O fogo no Brasil saiu de controle, literal e figurativamente. Em comparação com o mesmo período em 2018, neste ano o país teve 84% mais focos de incêndio. Foram 77 mil queimadas cuja fumaça pôde ser vista do céu de São Paulo até o espaço, pelos satélites Aqua, Terra e Suomi NPP. Os dados, recolhidos por agências espaciais internacionais e processados pelo Instituto Nacional de Pesquisas Espaciais (Inpe) chegaram ao presidente francês Emmanuel Macron, que disse que levaria o assunto à reunião do G7, fazendo com que o fogo se alastrasse para o nível internacional. 

Enquanto a região amazônica lidera o ranking, hospedando 52% das queimadas do Brasil, Goiás toma sua parte no problema com 1.681 focos, 24% a mais do que no mesmo período do ano passado. A situação é mais preocupante se considerarmos que o estado não sofre apenas diretamente com as chamas, mas também que está no curso da Massa Equatorial Continental (MEC), a massa de ar que vem da Amazônia e que perde umidade com o material particulado lançado à atmosfera pelas queimadas. Somado ao fato de estarmos em ano de El Niño, a fumaça do norte faz com que o prognóstico para Goiás seja preocupante.

ENTRADAS FORNECIDAS

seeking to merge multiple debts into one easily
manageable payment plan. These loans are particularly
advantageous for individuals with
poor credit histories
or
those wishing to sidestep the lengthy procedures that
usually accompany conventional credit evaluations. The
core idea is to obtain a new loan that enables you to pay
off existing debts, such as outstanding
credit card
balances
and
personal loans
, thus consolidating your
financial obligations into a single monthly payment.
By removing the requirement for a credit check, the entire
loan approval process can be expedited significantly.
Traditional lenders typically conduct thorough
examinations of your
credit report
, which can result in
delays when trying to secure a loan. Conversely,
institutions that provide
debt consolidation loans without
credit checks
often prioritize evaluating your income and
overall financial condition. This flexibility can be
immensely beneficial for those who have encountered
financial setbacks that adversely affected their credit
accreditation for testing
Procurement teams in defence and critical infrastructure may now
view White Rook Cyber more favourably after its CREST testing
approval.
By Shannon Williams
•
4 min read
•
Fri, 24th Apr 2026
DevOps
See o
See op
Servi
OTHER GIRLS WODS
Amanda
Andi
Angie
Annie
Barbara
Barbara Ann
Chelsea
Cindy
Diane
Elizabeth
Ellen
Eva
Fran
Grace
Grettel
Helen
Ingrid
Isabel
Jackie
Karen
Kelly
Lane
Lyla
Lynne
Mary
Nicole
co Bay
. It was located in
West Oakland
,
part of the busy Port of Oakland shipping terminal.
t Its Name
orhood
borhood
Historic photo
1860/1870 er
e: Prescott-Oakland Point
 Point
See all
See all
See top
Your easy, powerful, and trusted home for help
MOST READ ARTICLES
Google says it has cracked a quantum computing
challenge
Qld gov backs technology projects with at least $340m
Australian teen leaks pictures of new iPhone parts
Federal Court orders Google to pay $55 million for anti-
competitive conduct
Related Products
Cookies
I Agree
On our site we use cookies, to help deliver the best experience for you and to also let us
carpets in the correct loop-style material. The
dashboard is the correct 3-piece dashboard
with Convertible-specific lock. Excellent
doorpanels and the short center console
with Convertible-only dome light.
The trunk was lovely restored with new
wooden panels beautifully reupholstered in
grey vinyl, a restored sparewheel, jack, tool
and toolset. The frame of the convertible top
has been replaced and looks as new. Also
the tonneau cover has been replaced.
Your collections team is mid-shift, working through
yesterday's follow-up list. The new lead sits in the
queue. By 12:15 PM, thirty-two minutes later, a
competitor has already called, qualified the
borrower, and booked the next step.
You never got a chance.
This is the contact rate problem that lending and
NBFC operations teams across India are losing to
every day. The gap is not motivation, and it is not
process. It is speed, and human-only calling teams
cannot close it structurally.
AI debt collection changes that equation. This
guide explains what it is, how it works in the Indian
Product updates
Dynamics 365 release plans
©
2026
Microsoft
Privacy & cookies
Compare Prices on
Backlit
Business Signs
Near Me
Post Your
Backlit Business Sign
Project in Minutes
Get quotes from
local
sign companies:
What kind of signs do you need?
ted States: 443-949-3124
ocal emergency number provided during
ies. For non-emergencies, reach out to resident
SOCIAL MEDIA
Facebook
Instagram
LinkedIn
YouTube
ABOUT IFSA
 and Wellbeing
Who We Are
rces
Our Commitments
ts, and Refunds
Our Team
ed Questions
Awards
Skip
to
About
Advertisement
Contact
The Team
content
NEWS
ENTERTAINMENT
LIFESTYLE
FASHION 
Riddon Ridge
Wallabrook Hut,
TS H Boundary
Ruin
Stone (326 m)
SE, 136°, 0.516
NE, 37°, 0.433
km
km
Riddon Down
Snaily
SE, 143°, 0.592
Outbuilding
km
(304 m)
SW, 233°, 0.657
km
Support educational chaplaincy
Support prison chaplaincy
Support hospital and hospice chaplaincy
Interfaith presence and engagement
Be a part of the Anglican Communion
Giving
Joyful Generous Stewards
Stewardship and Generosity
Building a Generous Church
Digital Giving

TAREFA 1
Com base no texto sobre as queimadas no Brasil, explique em uma a três frases por que a situação de Goiás é considerada mais preocupante.
TAREFA 2
De acordo com o texto sobre as queimadas no Brasil, quantos focos de incêndio Goiás registrou?
TAREFA 3
Reescreva em forma de lista o parágrafo do texto sobre as queimadas no Brasil que começa com "O fogo no Brasil saiu de controle", mantendo seus fatos principais.
As entradas provêm de uma fonte distinta.

RESULTADO 1
Goiás não sofre apenas diretamente com as chamas, pois também está no curso da Massa Equatorial Continental (MEC). Essa massa de ar vem da Amazônia e perde umidade com o material particulado lançado à atmosfera pelas queimadas. Somada ao fato de este ser um ano de El Niño, a fumaça do norte torna preocupante o prognóstico para o estado.

RESULTADO 2
Goiás registrou 1.681 focos.

RESULTADO 3
- Neste ano, o Brasil teve 84% mais focos de incêndio do que no mesmo período de 2018.
- Foram 77 mil queimadas, cuja fumaça pôde ser vista do céu de São Paulo e, do espaço, pelos satélites Aqua, Terra e Suomi NPP.
- Os dados foram recolhidos por agências espaciais internacionais e processados pelo Instituto Nacional de Pesquisas Espaciais (Inpe).
- Essas informações chegaram ao presidente francês Emmanuel Macron, que disse que levaria o assunto à reunião do G7, o que levou a questão ao nível internacional.